New Micro-Supercapacitors

August 17, 2010

I’ve written here a number of times about new developments in energy storage technology.  Improvements in this area are of great importance, both to facilitate the use of renewable energy sources (because the wind does not always blow, nor does the sun always shine), and to improve the performance and range of electric vehicles.

Recent articles, at the and Ars Technica, describe a new super-capacitor technology developed by a research team from the US and France.   The team’s work is described in a letter published in the journal Nature Nanotechnology [abstract].  As you may recall from physics class, the most basic capacitor is just two conductive plates separated by an insulator.  The larger the area of the plates, the larger the electrical charge that can be stored.  For this reason, activated carbon is sometimes used in supercapacitors, because it has a very high ratio of surface area to volume.  The research team took a slightly different approach, and used “onion-like carbon” [OLC] as an electrode material; in OLC, the individual particles of the material are made up of concentric spheres of carbon atoms, giving a total particle size of 6-7 nm.  The particles are deposited on an electrode substrate by electrophoresis.

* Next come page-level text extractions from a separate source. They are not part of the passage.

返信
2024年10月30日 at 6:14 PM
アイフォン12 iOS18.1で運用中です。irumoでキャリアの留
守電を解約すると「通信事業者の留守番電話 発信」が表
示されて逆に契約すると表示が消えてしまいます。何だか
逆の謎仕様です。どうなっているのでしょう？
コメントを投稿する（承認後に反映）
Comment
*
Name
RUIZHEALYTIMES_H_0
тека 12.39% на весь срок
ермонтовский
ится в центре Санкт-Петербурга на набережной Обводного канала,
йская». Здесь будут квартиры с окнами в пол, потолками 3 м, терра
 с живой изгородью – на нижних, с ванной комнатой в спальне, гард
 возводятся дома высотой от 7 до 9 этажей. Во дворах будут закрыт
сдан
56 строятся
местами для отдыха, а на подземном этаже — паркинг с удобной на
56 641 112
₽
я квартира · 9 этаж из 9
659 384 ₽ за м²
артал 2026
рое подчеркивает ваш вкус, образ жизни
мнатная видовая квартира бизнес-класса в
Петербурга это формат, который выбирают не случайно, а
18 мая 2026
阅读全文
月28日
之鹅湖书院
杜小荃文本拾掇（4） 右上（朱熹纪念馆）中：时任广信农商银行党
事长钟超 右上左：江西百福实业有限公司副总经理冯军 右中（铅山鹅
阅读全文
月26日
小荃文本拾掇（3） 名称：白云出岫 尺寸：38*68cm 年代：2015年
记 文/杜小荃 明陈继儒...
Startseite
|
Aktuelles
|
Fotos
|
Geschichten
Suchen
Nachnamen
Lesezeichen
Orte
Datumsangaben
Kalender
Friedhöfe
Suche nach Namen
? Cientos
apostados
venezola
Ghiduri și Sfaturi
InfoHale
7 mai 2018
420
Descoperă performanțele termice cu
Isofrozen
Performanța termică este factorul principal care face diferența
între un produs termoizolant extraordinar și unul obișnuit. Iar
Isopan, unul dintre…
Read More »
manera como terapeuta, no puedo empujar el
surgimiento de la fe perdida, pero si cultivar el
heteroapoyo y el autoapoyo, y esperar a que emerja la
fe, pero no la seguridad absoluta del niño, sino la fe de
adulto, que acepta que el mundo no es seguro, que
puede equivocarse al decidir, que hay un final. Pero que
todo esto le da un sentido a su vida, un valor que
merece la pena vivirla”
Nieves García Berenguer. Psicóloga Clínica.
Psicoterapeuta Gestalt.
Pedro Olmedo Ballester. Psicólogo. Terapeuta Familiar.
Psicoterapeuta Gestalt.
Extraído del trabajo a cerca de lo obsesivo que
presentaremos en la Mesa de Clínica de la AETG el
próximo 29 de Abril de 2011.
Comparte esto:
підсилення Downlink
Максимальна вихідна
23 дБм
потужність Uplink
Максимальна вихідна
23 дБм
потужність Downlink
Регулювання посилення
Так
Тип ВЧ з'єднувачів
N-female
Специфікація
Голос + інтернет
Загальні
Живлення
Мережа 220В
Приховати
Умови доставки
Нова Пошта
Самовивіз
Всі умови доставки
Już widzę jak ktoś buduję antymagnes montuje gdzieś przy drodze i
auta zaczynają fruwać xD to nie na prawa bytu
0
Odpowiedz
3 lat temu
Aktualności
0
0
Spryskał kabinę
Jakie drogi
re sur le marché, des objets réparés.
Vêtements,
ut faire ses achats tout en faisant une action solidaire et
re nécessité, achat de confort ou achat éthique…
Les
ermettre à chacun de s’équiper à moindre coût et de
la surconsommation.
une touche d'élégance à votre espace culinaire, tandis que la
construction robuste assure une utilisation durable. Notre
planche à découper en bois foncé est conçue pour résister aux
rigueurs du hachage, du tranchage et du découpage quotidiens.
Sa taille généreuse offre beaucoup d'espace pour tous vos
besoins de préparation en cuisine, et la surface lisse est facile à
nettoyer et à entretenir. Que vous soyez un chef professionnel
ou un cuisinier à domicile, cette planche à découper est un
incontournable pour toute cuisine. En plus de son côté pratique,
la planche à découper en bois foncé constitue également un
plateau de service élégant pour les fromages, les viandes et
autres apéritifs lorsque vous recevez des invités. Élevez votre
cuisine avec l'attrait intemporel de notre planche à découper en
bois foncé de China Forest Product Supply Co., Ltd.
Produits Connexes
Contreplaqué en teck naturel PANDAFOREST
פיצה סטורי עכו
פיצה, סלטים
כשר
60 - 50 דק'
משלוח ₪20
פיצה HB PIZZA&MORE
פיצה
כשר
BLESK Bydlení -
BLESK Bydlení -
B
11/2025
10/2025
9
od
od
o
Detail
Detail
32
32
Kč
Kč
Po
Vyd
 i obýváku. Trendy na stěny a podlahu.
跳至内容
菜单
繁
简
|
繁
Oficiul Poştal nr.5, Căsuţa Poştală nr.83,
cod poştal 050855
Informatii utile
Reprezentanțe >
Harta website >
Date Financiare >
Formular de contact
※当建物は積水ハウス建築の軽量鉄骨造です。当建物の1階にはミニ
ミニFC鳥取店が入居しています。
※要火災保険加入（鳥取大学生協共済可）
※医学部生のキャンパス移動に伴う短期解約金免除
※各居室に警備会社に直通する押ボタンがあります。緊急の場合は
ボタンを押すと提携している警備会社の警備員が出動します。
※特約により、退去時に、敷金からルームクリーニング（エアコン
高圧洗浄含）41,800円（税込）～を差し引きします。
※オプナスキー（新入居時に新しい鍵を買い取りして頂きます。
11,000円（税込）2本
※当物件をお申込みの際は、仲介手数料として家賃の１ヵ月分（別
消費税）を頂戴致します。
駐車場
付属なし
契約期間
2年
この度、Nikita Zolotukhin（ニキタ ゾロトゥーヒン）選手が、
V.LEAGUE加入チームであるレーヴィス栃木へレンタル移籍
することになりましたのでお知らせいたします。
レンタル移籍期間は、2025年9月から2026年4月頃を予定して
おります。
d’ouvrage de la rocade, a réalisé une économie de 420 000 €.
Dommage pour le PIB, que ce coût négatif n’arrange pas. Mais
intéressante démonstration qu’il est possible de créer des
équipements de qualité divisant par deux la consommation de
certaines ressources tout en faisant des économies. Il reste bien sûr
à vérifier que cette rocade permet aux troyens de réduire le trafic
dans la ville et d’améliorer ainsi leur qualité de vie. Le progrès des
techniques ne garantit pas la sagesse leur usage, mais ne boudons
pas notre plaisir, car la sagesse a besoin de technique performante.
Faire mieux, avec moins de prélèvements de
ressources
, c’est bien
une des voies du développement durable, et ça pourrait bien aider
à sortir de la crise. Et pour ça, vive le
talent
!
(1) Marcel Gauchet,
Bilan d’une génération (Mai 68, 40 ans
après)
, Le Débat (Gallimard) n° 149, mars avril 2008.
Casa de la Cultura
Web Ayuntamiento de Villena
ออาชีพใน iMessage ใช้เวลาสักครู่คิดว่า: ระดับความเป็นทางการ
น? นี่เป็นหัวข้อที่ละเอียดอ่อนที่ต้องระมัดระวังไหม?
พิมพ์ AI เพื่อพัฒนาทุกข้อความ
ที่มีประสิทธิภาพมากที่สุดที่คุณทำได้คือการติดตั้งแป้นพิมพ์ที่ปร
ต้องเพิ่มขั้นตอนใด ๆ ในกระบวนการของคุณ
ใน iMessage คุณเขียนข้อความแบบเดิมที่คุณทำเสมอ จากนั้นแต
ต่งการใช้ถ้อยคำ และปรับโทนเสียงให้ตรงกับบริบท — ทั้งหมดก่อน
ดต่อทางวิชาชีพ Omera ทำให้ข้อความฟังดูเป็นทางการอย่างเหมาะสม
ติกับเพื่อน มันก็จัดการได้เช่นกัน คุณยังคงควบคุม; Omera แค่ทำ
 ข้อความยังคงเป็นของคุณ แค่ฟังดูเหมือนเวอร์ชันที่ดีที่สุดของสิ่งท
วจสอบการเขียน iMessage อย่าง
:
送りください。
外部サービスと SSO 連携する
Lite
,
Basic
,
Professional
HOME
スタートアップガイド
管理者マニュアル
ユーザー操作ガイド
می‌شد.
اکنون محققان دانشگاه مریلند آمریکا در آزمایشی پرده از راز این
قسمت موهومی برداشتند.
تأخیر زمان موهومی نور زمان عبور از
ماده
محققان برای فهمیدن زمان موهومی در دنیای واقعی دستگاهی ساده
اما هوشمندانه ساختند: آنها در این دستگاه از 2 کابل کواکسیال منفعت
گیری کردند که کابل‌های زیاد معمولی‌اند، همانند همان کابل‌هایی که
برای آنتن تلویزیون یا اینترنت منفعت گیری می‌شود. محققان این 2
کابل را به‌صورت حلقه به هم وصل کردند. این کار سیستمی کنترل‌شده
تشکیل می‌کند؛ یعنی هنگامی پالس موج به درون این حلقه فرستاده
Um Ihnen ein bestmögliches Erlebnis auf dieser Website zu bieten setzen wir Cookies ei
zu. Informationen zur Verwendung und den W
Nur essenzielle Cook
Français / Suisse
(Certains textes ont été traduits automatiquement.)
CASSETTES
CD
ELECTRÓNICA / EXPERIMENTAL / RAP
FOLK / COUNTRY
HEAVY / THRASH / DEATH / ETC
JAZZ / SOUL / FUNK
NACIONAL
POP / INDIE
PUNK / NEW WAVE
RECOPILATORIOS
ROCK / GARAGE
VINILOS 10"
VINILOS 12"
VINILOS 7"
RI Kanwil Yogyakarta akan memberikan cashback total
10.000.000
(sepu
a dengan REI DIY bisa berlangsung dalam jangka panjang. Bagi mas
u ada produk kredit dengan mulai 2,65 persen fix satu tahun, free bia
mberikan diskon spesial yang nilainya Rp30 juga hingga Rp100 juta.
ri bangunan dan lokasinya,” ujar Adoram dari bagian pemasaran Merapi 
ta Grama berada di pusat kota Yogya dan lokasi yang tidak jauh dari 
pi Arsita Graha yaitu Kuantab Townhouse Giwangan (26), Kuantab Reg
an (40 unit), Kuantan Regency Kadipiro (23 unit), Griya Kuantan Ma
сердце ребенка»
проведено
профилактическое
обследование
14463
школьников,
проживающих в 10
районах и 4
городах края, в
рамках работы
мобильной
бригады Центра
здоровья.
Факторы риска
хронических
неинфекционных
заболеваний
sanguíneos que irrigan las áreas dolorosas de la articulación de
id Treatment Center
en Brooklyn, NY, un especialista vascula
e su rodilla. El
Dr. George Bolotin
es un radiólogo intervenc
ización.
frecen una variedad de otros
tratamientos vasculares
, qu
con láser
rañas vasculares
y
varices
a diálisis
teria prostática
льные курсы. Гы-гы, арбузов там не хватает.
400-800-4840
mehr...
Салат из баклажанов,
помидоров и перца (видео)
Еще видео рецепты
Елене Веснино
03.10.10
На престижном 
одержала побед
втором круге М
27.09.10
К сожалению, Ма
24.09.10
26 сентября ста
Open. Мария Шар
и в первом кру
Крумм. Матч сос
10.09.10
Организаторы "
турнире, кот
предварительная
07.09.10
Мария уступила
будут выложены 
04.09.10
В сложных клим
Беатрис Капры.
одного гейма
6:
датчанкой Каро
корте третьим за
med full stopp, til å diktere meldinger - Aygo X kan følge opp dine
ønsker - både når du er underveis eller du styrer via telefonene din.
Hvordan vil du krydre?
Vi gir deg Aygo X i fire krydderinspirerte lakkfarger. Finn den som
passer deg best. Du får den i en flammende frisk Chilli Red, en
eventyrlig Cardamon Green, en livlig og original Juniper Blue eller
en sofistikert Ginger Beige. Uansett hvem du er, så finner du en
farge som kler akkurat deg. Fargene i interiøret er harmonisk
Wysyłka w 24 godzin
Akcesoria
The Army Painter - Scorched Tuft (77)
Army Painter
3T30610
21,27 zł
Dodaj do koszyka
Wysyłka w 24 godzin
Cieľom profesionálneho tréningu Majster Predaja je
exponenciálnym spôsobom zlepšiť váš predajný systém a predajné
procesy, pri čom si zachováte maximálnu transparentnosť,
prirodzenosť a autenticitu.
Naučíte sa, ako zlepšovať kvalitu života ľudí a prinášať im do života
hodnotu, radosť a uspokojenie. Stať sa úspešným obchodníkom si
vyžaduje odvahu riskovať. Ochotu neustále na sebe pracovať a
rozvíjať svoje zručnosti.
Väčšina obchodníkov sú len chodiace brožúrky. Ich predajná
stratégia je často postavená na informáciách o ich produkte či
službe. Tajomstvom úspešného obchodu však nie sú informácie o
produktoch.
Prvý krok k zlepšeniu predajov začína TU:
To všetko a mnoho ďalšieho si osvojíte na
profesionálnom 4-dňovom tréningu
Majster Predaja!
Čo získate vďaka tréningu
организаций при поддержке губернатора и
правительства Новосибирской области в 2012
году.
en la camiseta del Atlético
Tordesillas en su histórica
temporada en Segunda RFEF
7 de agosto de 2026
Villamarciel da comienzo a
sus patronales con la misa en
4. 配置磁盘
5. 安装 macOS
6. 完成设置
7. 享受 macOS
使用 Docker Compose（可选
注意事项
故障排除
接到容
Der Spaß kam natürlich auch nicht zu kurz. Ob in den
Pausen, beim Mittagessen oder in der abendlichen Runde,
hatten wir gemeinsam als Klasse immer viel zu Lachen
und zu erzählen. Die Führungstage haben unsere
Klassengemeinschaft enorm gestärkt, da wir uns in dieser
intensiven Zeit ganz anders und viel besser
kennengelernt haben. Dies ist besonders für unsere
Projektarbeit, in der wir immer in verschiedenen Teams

The team found that activated carbon supercapacitors had higher capacitance than the new-deisgn “micro supercapacitors” of the same electrode size, by a modest amount.  But the new devices had a discharge rate (= energy delivery rate) about ten times higher (at about 200 volts/second), and a power density about 100 times as great as the activated carbon devices.  The devices could easily find an application niche:

Compared to a thin film lithium battery, its energy per volume is an order of magnitude lower, but its power is over 10,000 times higher. In the paper’s final graph, which compares these two measures, the authors show that the device is the only one with this sort of performance, which means that OLC could find a home for applications that require large bursts of power, long lifetimes, and a decent storage capacity.

There are still improvements that can be made with these devices, but it is a hopeful sign that significant progress can be made.